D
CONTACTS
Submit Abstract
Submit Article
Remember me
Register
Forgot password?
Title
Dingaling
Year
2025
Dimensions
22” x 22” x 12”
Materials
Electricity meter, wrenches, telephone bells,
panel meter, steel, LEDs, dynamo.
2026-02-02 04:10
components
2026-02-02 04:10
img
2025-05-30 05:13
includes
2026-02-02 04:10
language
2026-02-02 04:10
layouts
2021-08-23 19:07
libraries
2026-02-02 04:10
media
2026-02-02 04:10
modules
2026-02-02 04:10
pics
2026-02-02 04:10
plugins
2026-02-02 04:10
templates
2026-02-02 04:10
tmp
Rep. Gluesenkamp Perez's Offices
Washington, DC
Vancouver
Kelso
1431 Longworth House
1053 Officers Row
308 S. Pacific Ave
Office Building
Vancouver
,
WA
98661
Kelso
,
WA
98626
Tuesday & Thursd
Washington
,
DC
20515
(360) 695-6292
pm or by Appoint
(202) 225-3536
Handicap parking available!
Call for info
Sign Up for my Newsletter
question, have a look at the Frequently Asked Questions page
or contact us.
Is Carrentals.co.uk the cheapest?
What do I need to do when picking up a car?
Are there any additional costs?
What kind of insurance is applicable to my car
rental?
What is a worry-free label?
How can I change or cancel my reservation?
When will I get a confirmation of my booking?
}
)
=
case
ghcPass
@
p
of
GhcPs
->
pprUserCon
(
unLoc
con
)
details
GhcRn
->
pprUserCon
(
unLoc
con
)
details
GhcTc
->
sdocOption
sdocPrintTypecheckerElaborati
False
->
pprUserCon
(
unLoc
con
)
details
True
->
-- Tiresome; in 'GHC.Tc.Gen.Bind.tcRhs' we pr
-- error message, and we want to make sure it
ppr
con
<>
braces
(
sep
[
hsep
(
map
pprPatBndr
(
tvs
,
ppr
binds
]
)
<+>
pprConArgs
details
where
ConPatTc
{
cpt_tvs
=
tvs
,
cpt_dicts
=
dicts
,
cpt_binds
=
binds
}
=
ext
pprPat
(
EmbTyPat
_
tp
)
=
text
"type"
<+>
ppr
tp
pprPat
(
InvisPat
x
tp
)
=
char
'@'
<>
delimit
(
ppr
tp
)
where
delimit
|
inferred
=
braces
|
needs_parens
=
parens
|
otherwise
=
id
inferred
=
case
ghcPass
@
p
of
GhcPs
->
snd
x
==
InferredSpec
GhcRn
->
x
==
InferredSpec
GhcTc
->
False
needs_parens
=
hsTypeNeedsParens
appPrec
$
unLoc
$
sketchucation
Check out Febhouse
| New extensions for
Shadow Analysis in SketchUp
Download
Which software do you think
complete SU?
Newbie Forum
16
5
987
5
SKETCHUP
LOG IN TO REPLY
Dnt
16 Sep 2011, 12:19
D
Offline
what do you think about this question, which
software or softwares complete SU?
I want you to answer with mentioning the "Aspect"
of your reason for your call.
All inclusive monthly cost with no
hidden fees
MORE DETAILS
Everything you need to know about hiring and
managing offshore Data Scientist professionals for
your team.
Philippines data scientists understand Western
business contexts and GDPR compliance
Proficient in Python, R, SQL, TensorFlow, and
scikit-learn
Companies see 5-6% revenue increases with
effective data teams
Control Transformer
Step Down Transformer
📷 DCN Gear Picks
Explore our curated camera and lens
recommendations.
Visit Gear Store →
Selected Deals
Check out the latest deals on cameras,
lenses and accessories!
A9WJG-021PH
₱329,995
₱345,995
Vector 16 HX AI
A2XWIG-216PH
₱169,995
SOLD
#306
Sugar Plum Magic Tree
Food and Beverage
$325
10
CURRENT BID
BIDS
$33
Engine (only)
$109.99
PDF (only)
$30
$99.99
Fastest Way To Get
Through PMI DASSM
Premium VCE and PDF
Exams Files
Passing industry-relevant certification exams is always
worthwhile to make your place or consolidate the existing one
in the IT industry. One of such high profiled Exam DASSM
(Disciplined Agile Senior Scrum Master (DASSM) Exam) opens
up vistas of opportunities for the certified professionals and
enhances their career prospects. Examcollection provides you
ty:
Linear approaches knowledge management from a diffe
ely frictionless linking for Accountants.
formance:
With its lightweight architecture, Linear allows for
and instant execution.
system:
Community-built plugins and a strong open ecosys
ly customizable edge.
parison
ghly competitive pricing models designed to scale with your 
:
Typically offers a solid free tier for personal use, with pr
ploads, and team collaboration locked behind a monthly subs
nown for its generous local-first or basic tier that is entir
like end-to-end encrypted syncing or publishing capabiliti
=======
→ ACTION ITEM
As you read the records above, find each line that contains "meter" and copy it.

→ ANSWER SPACE
Electricity meter, wrenches, telephone bells,
panel meter, steel, LEDs, dynamo.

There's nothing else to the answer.